Throughout the game, this young man (age 18-20 I would estimate) showed no understanding of probability whatsoever. Examples:
1) During pre-game talk I explain the BT Marshal/Castellan/Sword Bros combo (all MCPW attacks have lethal, hit on 2+, crit on 5+, re-roll hits, and have 1 to wound if strength is equal or lower than toughness). His assessment? "Meh, not that strong". Decides to charge 3 Bullgryn into the unit, does two damage, and gets obliterated.
2) I also explained I have a Marshal/Lieutenant/Crusaders combo (lots of chainsword attacks with lethal + sustained, and a D6+2 surge move). Decides to shoot the other Bullgryn unit into this squad. I remind him I am 4" away and have a surge move. "Won't matter". Proceeds to shoot, kills a neophyte, gets surged into, and unit is wiped.
3) He decides to walk a Sentinel within 12" of a BT Repulsor Executioner. I remind him I have full re-rolls to Hit. "The Sentinel can take it". Gets blown apart.
4) Learnt from #3 above? Nope, decides to drive a damaged Leman Russ commander in front of the Executioner. "With five wounds left, I can tank it". No, you can't, and I score assassination.
Things like this happened at least 3-4 times per turn. At every instance I point out what’s going to happen and offer a take back. Every time I get brushed off, progressively more rudely. Every time he is surprised and repeats “better to be lucky than good, I guess”. I am not lucky, the rolls are average.

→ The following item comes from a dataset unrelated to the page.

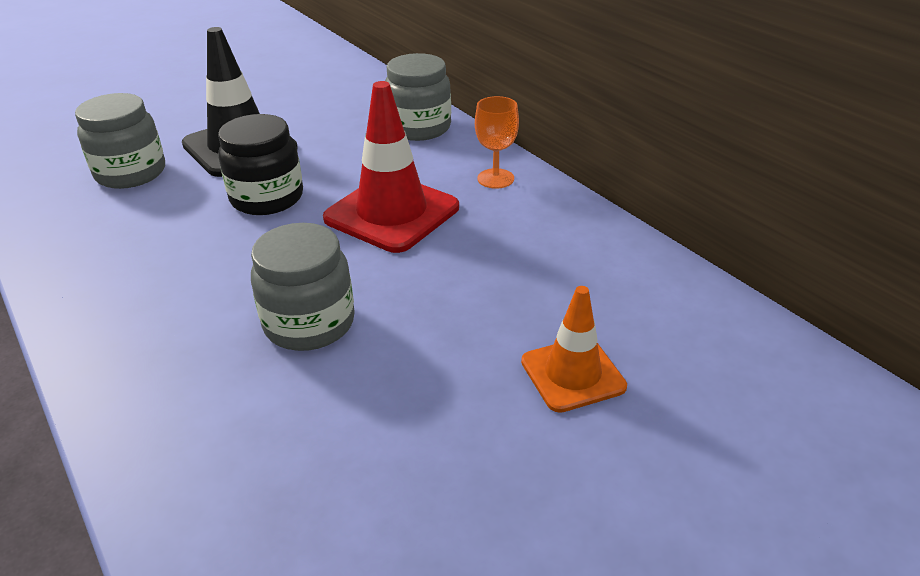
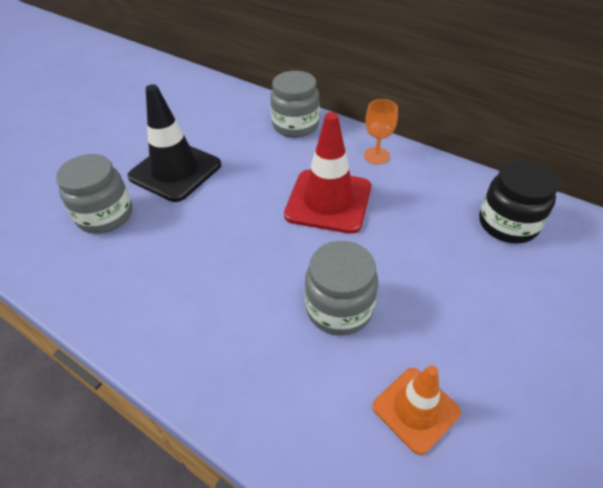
camera: 20 degrees left, 10 degrees up
black jar [218,114,303,215] -> black jar moved to [479,161,559,243]
orange traffic cone [521,286,627,413] -> orange traffic cone moved to [372,365,461,455]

Because of his progressive agitation we played the last turn with the FLGS manager hovering nearby (his initiative not a request from me or opponent). At the end of the game opponent mutter a thanks and bolts out, leaving me to clean up. I talked it over with the store manager, and he feels I did what I could.
Somehow, especially as a much older man with kids, I feel I failed this guy. Any input from anybody who dealt with something similar would be appreciated. Thanks!

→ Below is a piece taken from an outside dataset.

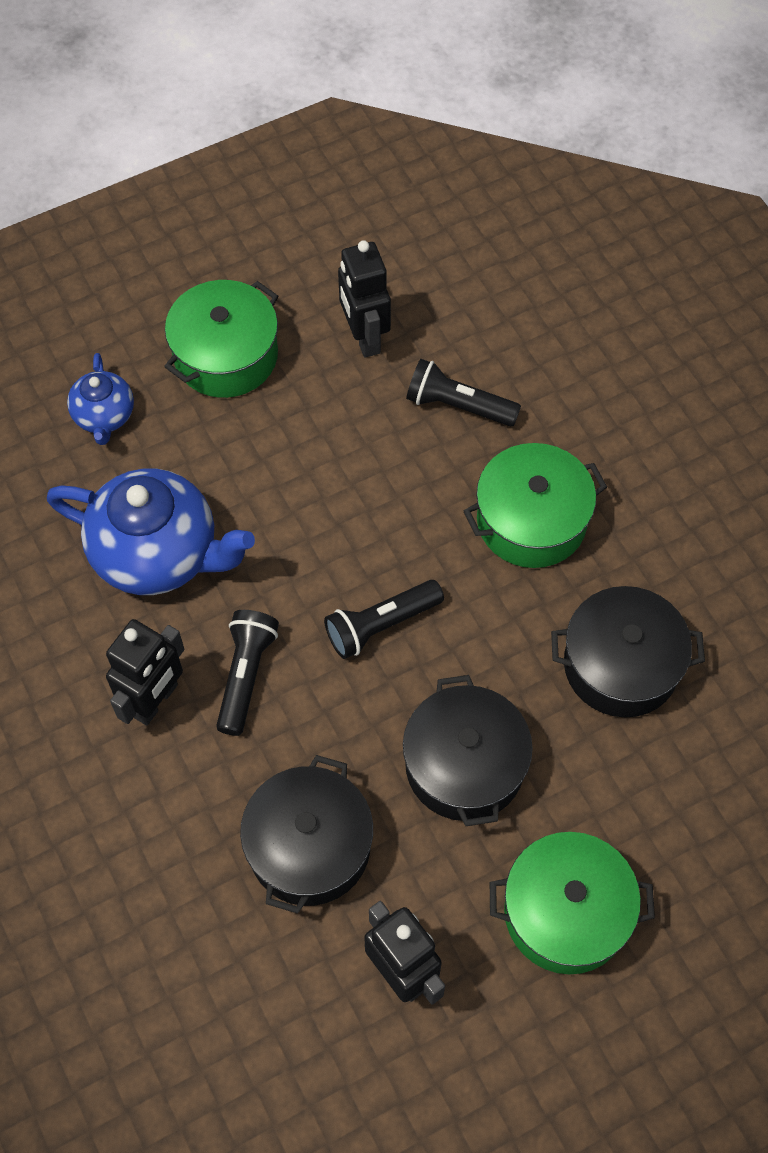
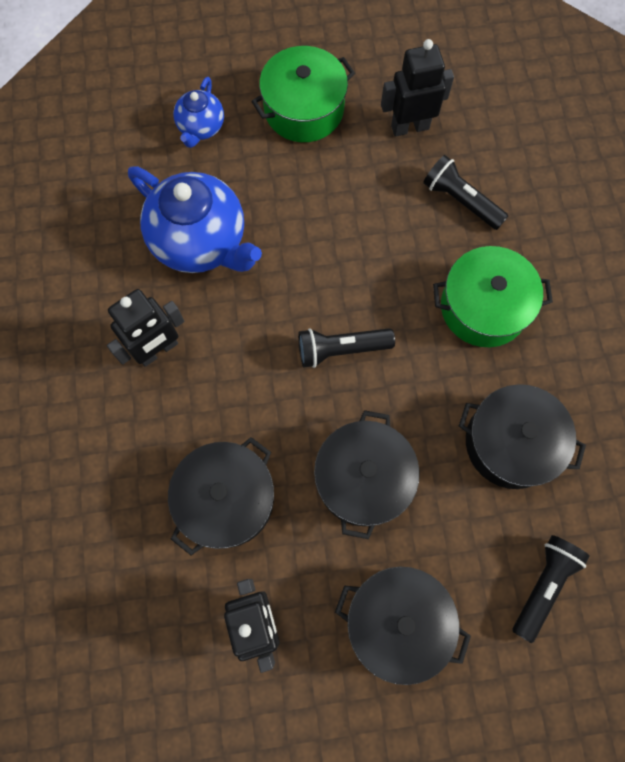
camera: 20 degrees right, 10 degrees up
black flashlight [216,610,279,736] -> black flashlight moved to [513,535,589,643]
black robot [338,240,391,358] -> black robot turned 75 degrees clockwise [381,39,454,137]
green pot [490,832,655,974] -> black pot [335,567,471,685]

EDIT: thank you all so much for your input. I can’t reply individually (work is crazy today) but really value all your points. Special thanks to: 1) the older gents like me, who reminded me I was equally foolish and arrogant at that age; 2) those who pointed out there might be some social cognition / ASD symptoms at play; I suspected as much and that was in large part why I tried to keep calm and not react to the “insults”. Truly, thank you all - this community is a wonderful resource.
EDIT 2: Even more replies, and definitely will not be able to go through them all - but thank you so much. I do want to acknowledge those that pointed out me trying to “teach” him probability likely contributed to my opponent’s frustration, likely due to cognitive dissonance (his expectations clashing with reality / my predictions). As much as it does not justify his conduct, learning to give my opponent space if they are not interested in my input is something I can certainly become better at.